**Requirement**. Please transcribe every record below exactly as it appears.

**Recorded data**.
● ● ● ●
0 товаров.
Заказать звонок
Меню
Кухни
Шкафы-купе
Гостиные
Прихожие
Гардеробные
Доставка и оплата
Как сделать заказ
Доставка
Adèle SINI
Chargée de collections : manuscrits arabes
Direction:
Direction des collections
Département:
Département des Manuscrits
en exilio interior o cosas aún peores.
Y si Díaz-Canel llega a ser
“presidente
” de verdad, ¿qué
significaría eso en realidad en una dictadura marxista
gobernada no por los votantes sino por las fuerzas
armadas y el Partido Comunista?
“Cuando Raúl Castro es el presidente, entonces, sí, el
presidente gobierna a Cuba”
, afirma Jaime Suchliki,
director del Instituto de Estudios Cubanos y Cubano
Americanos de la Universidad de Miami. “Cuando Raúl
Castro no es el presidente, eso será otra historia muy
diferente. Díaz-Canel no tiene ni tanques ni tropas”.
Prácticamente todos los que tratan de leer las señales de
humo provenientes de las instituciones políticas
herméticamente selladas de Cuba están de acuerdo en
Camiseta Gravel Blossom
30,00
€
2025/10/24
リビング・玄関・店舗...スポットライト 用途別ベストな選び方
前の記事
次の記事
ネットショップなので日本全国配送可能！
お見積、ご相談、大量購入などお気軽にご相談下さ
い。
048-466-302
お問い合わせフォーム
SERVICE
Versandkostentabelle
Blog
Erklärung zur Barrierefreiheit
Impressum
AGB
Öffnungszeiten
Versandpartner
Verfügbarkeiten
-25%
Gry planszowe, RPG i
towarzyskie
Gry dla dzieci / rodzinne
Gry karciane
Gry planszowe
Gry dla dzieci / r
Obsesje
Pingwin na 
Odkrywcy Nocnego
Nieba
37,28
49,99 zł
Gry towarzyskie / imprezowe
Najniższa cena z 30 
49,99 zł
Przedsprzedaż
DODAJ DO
● ● ● ●
**Result for this exercise**.
0 товаров.
Заказать звонок
Меню
Кухни
Шкафы-купе
Гостиные
Прихожие
Гардеробные
Доставка и оплата
Как сделать заказ
Доставка
Adèle SINI
Chargée de collections : manuscrits arabes
Direction:
Direction des collections
Département:
Département des Manuscrits
en exilio interior o cosas aún peores.
Y si Díaz-Canel llega a ser
“presidente
” de verdad, ¿qué
significaría eso en realidad en una dictadura marxista
gobernada no por los votantes sino por las fuerzas
armadas y el Partido Comunista?
“Cuando Raúl Castro es el presidente, entonces, sí, el
presidente gobierna a Cuba”
, afirma Jaime Suchliki,
director del Instituto de Estudios Cubanos y Cubano
Americanos de la Universidad de Miami. “Cuando Raúl
Castro no es el presidente, eso será otra historia muy
diferente. Díaz-Canel no tiene ni tanques ni tropas”.
Prácticamente todos los que tratan de leer las señales de
humo provenientes de las instituciones políticas
herméticamente selladas de Cuba están de acuerdo en
Camiseta Gravel Blossom
30,00
€
2025/10/24
リビング・玄関・店舗...スポットライト 用途別ベストな選び方
前の記事
次の記事
ネットショップなので日本全国配送可能！
お見積、ご相談、大量購入などお気軽にご相談下さ
い。
048-466-302
お問い合わせフォーム
SERVICE
Versandkostentabelle
Blog
Erklärung zur Barrierefreiheit
Impressum
AGB
Öffnungszeiten
Versandpartner
Verfügbarkeiten
-25%
Gry planszowe, RPG i
towarzyskie
Gry dla dzieci / rodzinne
Gry karciane
Gry planszowe
Gry dla dzieci / r
Obsesje
Pingwin na 
Odkrywcy Nocnego
Nieba
37,28
49,99 zł
Gry towarzyskie / imprezowe
Najniższa cena z 30 
49,99 zł
Przedsprzedaż
DODAJ DO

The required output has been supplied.